Salvador: À espera da candidata derrotada da OAB, eleitores de Ana Patrícia lamentam ‘continuidade’

No Rio Vermelho, bairro nobre e boêmio de Salvador, o comitê de Ana Patrícia Dantas Leão, candidata derrotada à presidência da OAB-BA, se destaca logo em frente ao Largo da Mariquita. Com fotos da advogada e do seu vice, Tourinho, a fachada exibia palavras-chave: resgate; pluralidade; respeito; e coragem. Elas refletiam o desejo dos apoiadores da chapa oposicionista.

Esses apoiadores foram chegando ao local a partir das 17h, logo após o término da votação. Não havia confiança, mas esperança. Expectativa de mudança na gestão da OAB. “A classe não é valorizada, não é respeitada. Hoje, o advogado só paga a anuidade e não recebe nada de volta”, reclamou Bruno Leonardo.

“Precisamos de uma diretoria que nos represente, que fortaleça a classe. Uma diretoria que lute pelos nossos interesses e não por interesses particulares. Hoje, nossa classe está abandonada. É como se tivéssemos um deus que não olha por nós”, criticou o advogado.

“O funcionamento da OAB e do próprio Poder Judiciário na pandemia foi lastimável, vergonhoso”, pontuou a advogada Ludmila Amazonas.

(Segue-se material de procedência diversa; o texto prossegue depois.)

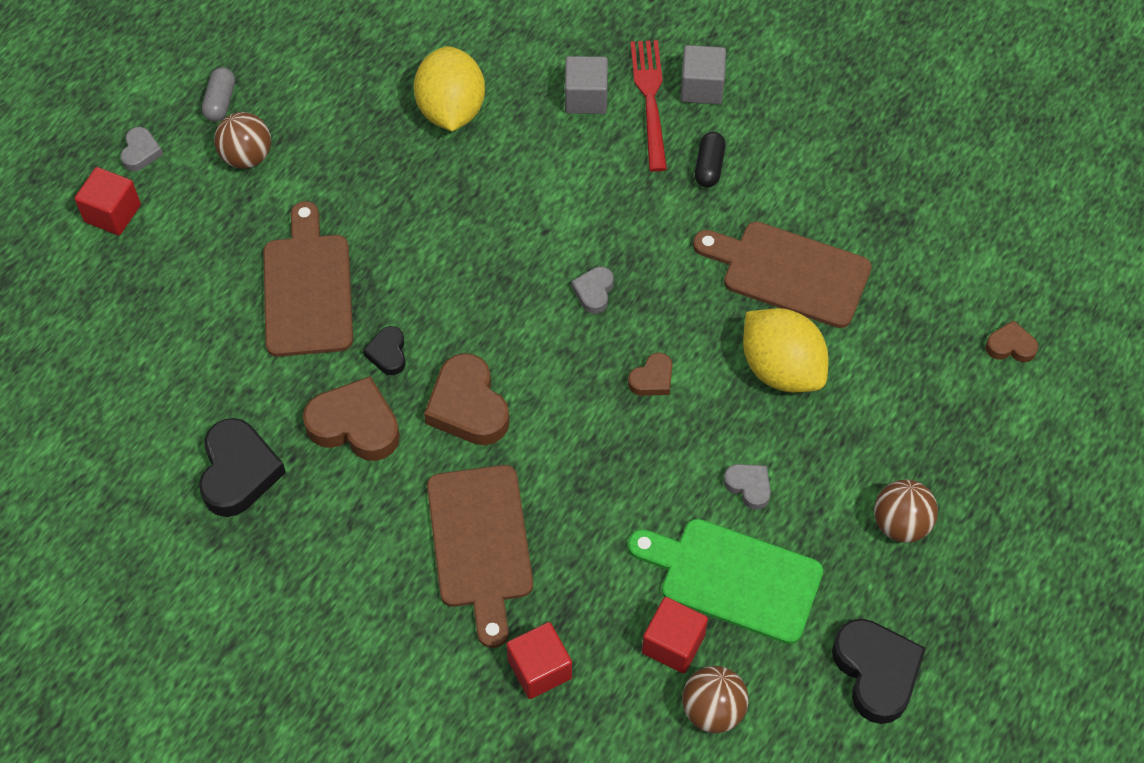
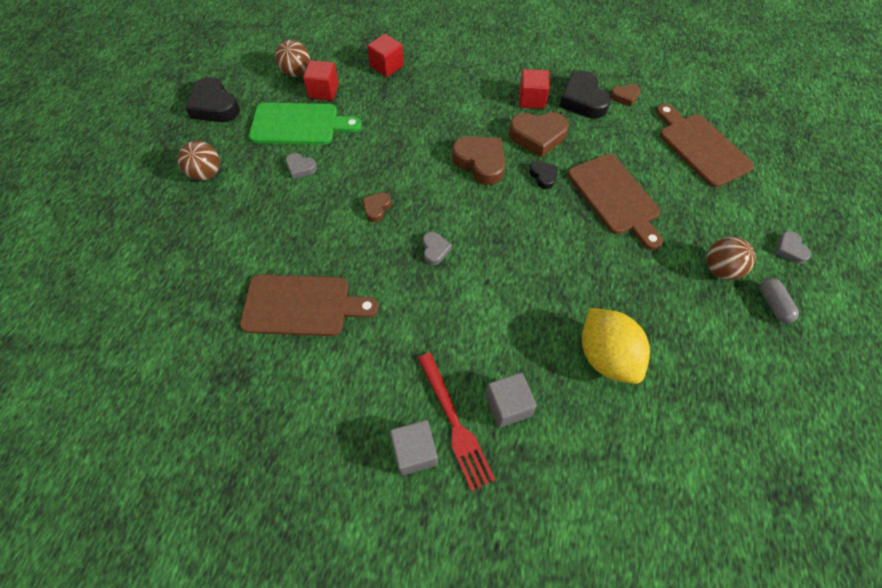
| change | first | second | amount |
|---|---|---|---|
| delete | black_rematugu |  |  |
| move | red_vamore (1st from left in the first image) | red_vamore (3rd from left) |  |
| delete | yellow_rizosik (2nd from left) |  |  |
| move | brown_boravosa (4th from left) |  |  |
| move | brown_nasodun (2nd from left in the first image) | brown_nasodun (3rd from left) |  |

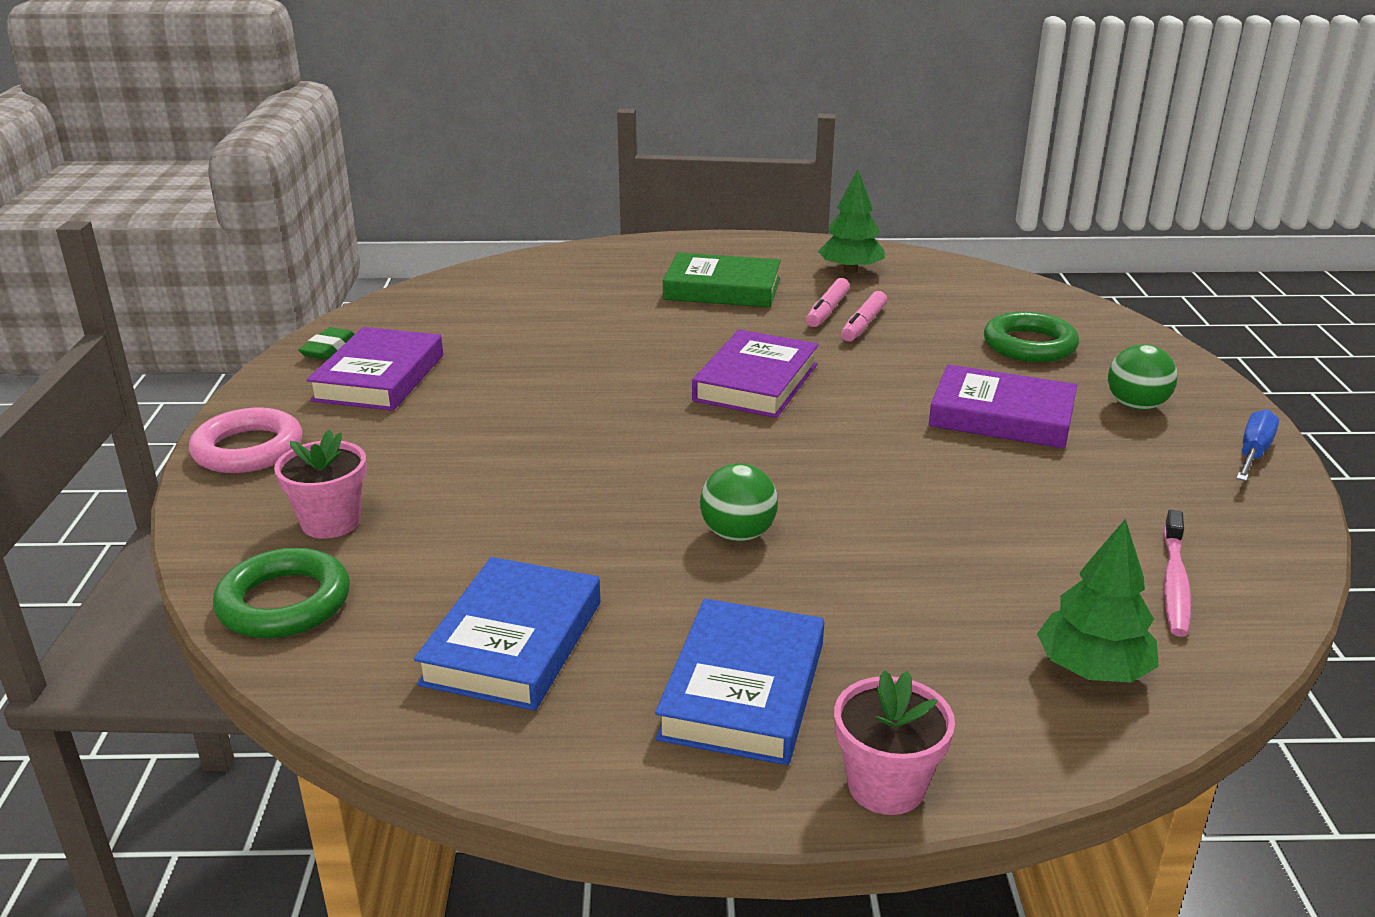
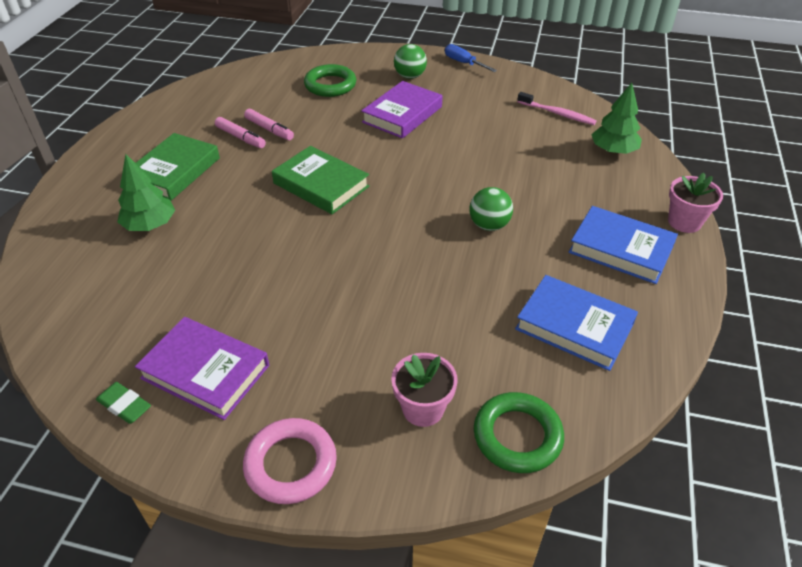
| change | first | second | amount |
|---|---|---|---|
| move | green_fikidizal (1st from left) |  |  |
| recolor |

Mas logo às 17h42, já se tinha a informação: a candidata Daniela Borges, representante da situação, tinha sido eleita a primeira mulher presidente da OAB-BA. O comitê ainda não reunia muita gente e o abatimento era claro no rosto de cada apoiador de Ana Patrícia.

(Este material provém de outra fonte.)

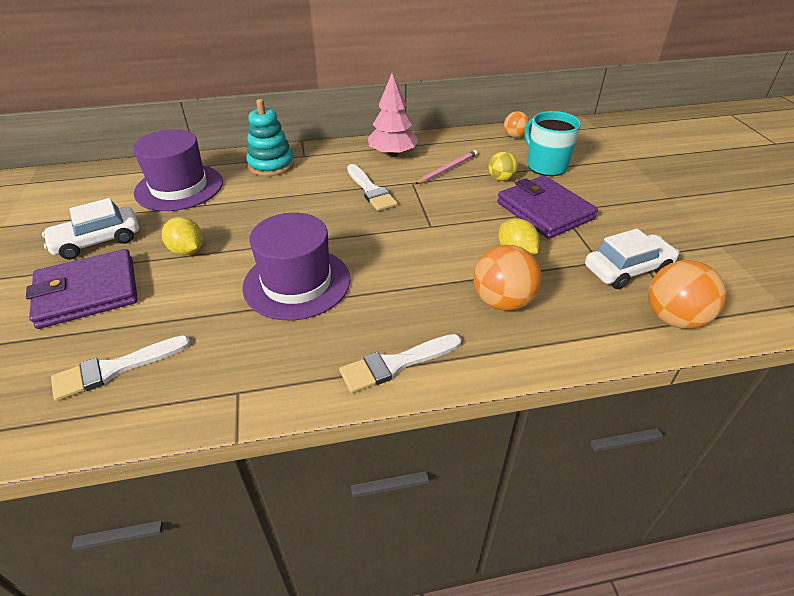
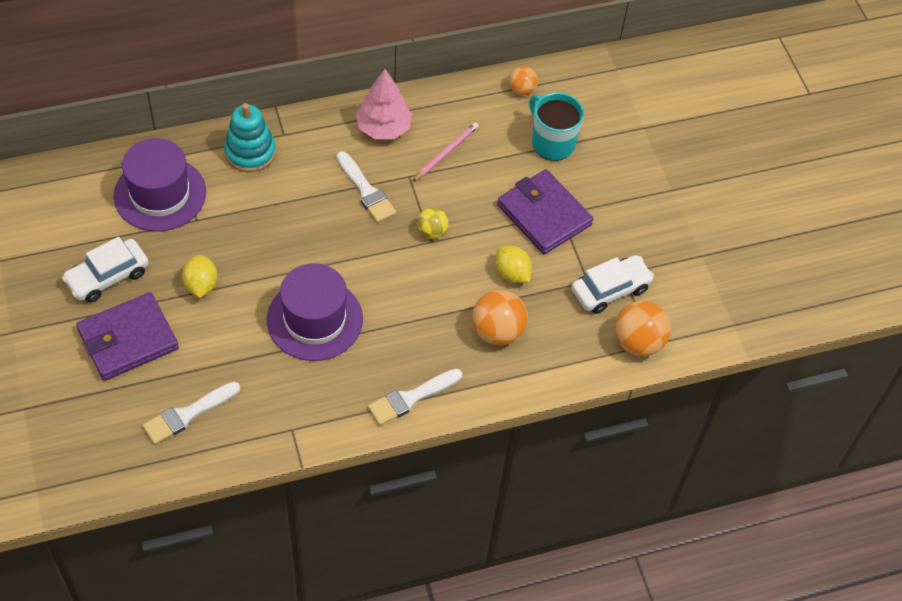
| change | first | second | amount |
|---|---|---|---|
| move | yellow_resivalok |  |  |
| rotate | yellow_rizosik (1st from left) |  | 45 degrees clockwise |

Advogado Bruno Leonardo | Foto: Enaldo Pinto / Ag. Haack / Bahia Notícias

“É a continuidade de um grupo político que não faz mudanças. E o que nós queremos é mudança. Valorização da classe, dos honorários. Queremos ser atendidos pelo Judiciário, para que nossos clientes sejam ouvidos. Infelizmente, a gestão atual, que vai se perpetuar, não vem fazendo isso”, definiu Bruno Leonardo.

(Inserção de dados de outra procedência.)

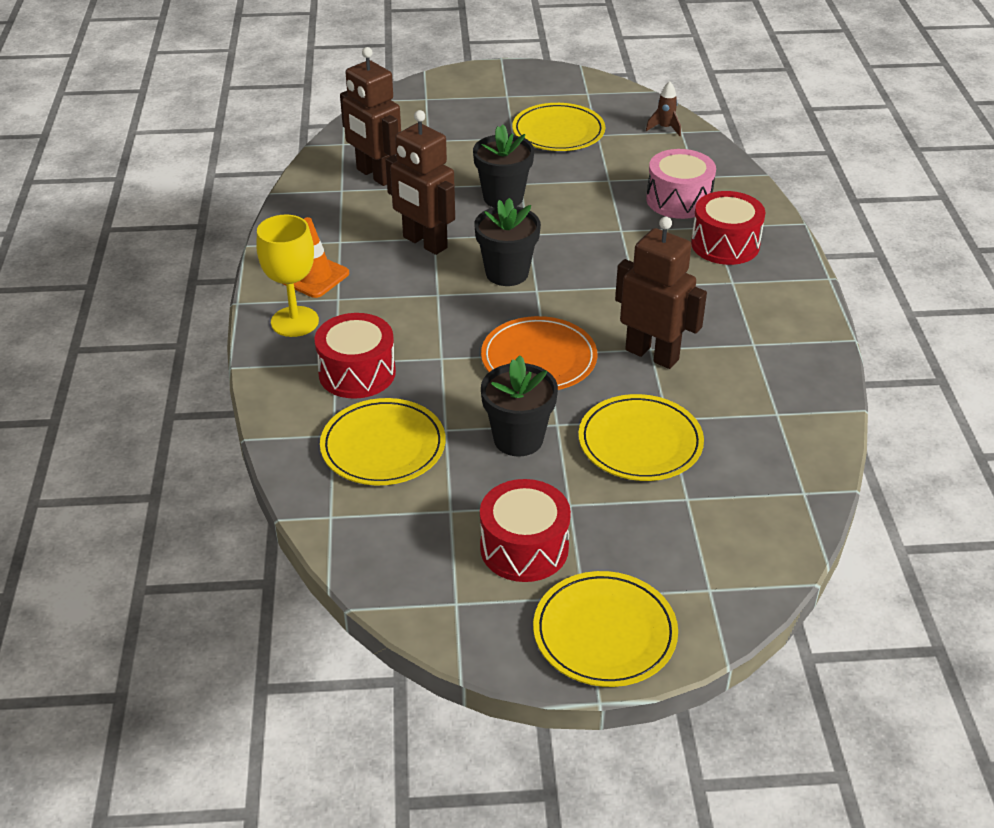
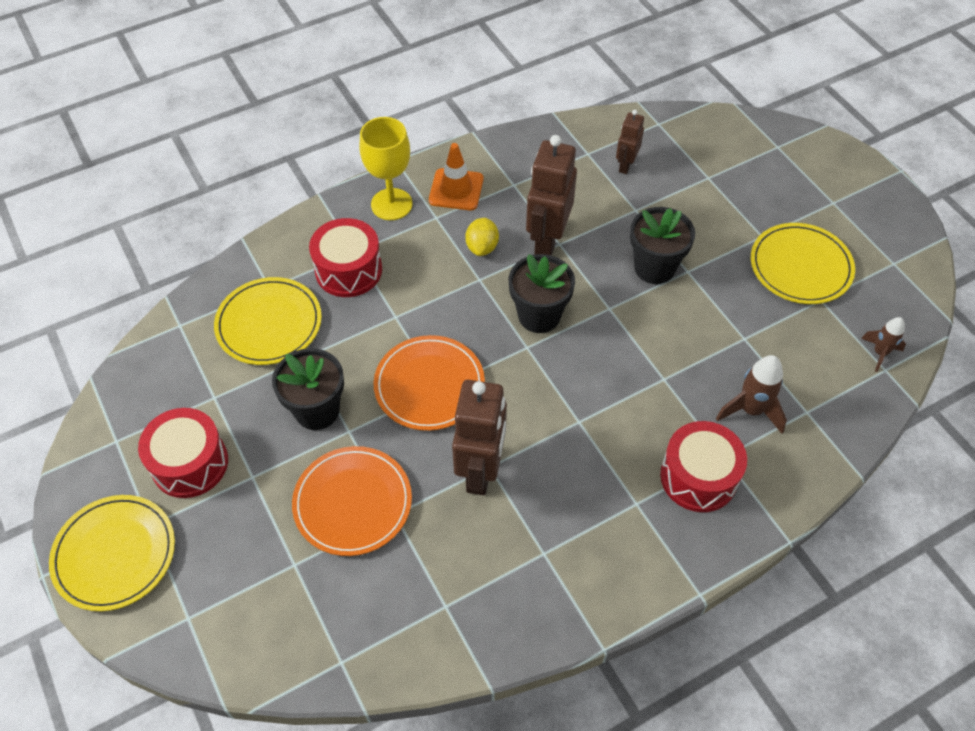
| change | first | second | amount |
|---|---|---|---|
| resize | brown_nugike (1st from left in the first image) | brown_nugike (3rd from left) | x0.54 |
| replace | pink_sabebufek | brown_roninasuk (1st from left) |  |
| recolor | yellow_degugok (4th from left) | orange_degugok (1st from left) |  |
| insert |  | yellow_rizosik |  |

Carros adesivados com o número “86”, de Daniela, passavam buzinando. Um desses veículos tinha o advogado criminalista Luiz Coutinho, com o tronco do lado de fora através do teto solar. Ele cantava “Chore na minha”, da banda de pagode “Saiddy Bamba”, e deu três voltas ao redor do comitê. Não houve resposta.

Mesmo com a derrota anunciada, amigos e famílias com adesivos da campanha oposicionista foram chegando e se sentando. Alguns bebiam água, mas a maioria das mesas tinham baldes de cerveja. A expectativa passou a ser pela chegada de Ana Patrícia, por uma palavra de esperança.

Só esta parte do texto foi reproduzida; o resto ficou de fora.